La ultraderecha mundial triunfa sólo cuando presenta con toda su violencia el relato de la amenaza exterior
El ultraconservadurismo, que prefiere autodenominase “liberal”, es en realidad una amalgama de libertarismo (la defensa del individualismo máximo), superstición religiosa, prepotencia moral y avaricia económica. Y la guerra cultural que plantea es una reacción virulenta ante la hegemonía mundial, mantenida desde la II Guerra Mundial, de la narrativa socialdemócrata según la cual vivimos en comunidad, y el Estado debe garantizar que esa libertad sea efectiva para el mayor número, por lo que es necesario acompañarla de igualdad de oportunidades. No se es libre si no se puede ejercer la libertad, por mucho que ésta se proclame y se plasme en las leyes. No es desde luego libre la joven que es obligada a ser madre contra su voluntad, o la que no tiene recursos para ir a la Universidad o para curar sus enfermedades o emanciparse de sus padres.

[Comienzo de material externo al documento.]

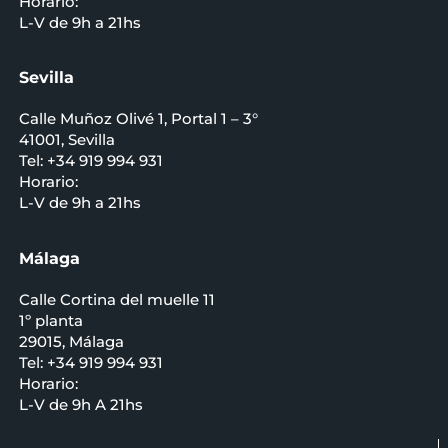
Horario:
L-V de 9h a 21hs
Sevilla
Calle Muñoz Olivé 1, Portal 1 – 3°
41001, Sevilla
Tel: +34 919 994 931
Horario:
L-V de 9h a 21hs
Málaga
Calle Cortina del muelle 11
1º planta
29015, Málaga
Tel: +34 919 994 931
Horario:
L-V de 9h A 21hs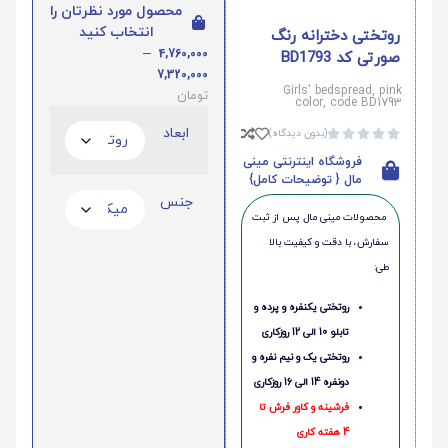
محصول مورد نظرتان را
انتخاب کنید
روتختی دخترانه رنگ
–
4,760,000
صورتی کد BD1793
7,320,000
Girls' bedspread, pink
تومان
color, code BD1793
ابعاد
(بدون دیدگاه)





فروشگاه اینترنتی مینی
مال { توضیحات کامل}
جنس
محصولات مینی‌ مال پس از ثبت
سفارش، با دقت و کیفیت بالا
طی:
روتختی یکنفره و پرده و
تابلو 10 الی 12 روزکاری
روتختی یک و نیم نفره و
دونفره 14 الی 16 روزکاری
فرشینه و کاور فرش تا
4 هفته کاری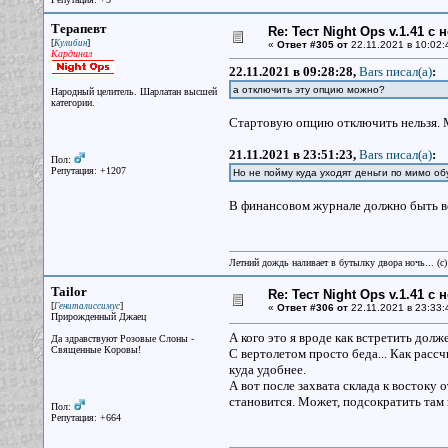
Терапевт
Re: Тест Night Ops v.1.41 с
[
]
Кулибин
«
Ответ #305 от
22.11.2021 в 10:02:
Кардинал
22.11.2021 в 09:28:28,
Bars писал(a)
:
а отключить эту опцию можно?
Народный целитель. Шарлатан высшей
категории.
Стартовую опцию отключить нельзя. Мо
21.11.2021 в 23:51:23,
Bars писал(a)
:
Пол:
Репутация: +1207
Но не пойму куда уходят деньги по мимо об
В финансовом журнале должно быть в
Летний дождь наливает в бутылку двора ночь... (с
Tailor
Re: Тест Night Ops v.1.41 с
[
]
Гениталиссимус
«
Ответ #306 от
22.11.2021 в 23:33:
Прирожденный Джаец
А кого это я вроде как встретить долже
Да здравствуют Розовые Слоны -
Священные Коровы!
С вертолетом просто беда... Как расс
куда удобнее.
А вот после захвата склада к востоку 
становится. Может, подсократить там 
Пол:
Репутация: +664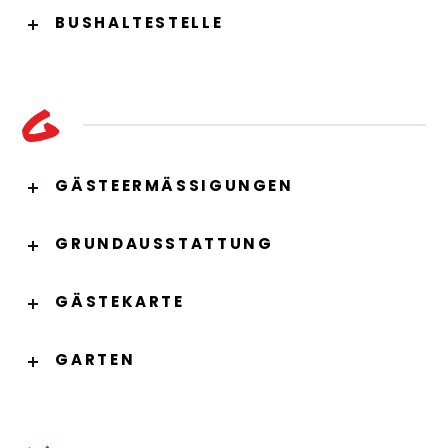
BUSHALTESTELLE
G
GÄSTEERMÄSSIGUNGEN
GRUNDAUSSTATTUNG
GÄSTEKARTE
GARTEN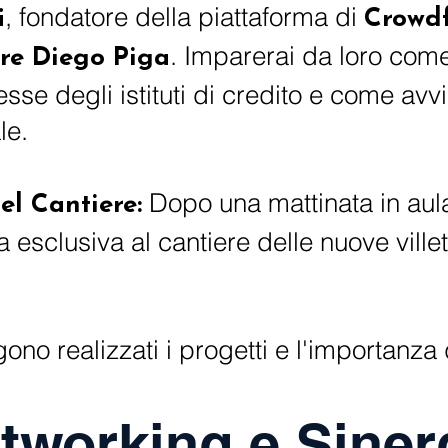
, fondatore della piattaforma di
i
Crowdf
. Imparerai da loro com
re Diego Piga
esse degli istituti di credito e come avv
le.
Dopo una mattinata in aula,
el Cantiere:
esclusiva al cantiere delle nuove villett
no realizzati i progetti e l'importanza d
tworking e Siner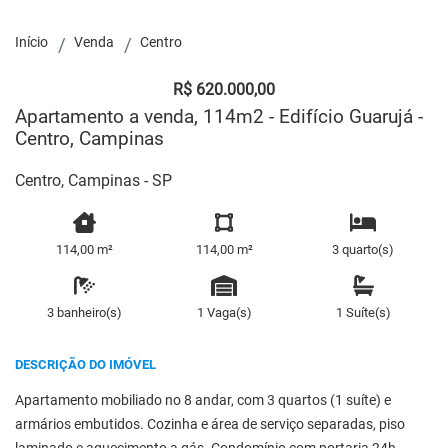
Início
Venda
Centro
R$ 620.000,00
Apartamento a venda, 114m2 - Edifício Guarujá -
Centro, Campinas
Centro, Campinas - SP
114,00 m²
114,00 m²
3 quarto(s)
3 banheiro(s)
1 Vaga(s)
1 Suíte(s)
DESCRIÇÃO DO IMÓVEL
Apartamento mobiliado no 8 andar, com 3 quartos (1 suíte) e
armários embutidos. Cozinha e área de serviço separadas, piso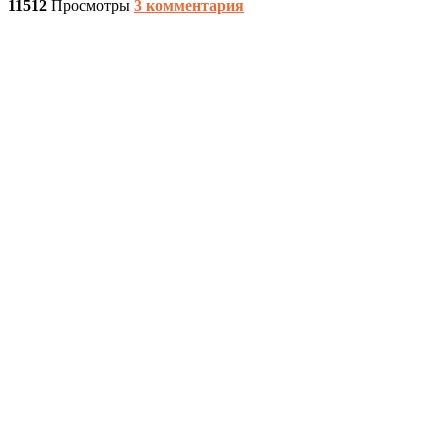
11512
Просмотры
3 комментария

Los ultraconservadores han situado al globalismo “buenista”, a la Agenda 20/30 de Naciones Unidas, a esos mastodontes burocráticos multilaterales, en la diana de sus miedos. Lo que subyace en la actitud ultraconservadora es un miedo a la extinción. Muchos ciudadanos de bien se sienten cómodos ante la llamada identitaria, sobre todo en tiempos de angustia e incertidumbre como los actuales. Además, gustan del estilo valiente, rebelde y lenguaraz de sus líderes, que vendrían a ser los nuevos revolucionarios, los nuevos representantes del pueblo virtuoso frente a la élite corrompida. La nación soberana que cierra sus fronteras a la contaminación exterior es el nuevo refugio del ciudadano miedoso, que se vuelve patriotero, individualista y agresivo frente al distinto.
Para el ala más recalcitrante del PP, ponerse a hablar de vivienda o de jornada laboral es una renuncia inaceptable a la guerra cultural, y darse por vencido en esa guerra es un gran error. Es comprar la agenda de la izquierda. Yo entiendo a Esperanza Aguirre cuando lo advierte. En efecto, la ultraderecha mundial triunfa sólo cuando presenta con toda su violencia el relato de la amenaza exterior. Cuando hace creer a los ciudadanos que el extranjero es un peligro, que nos roba, que las ayudas públicas promueven la pereza, que la iniciativa privada funciona siempre mejor que la pública, que el Estado, con todo su andamiaje administrativo, es enemigo de la nación que no es más que la suma de sus individuos.
Entiendo a Esperanza Aguirre. Ella está llamando a su partido a competir por la derecha, a acercarse en el estilo y las propuestas a Vox y a Trump y a Milei. Yo no he visto esa encuesta, pero la imagino. Debe decir que la ciudadanía lo que pide son soluciones para las cosas de comer. Y por eso Feijóo debe andar batiéndose entre la llamada racional a atender a esas necesidades y plantear alternativas concretas, y la llamada a esa guerra cultural mucho más simbólica e identitaria de “Dios, patria y orden”. Lo va a tener difícil para atender a ambas apelaciones a la vez.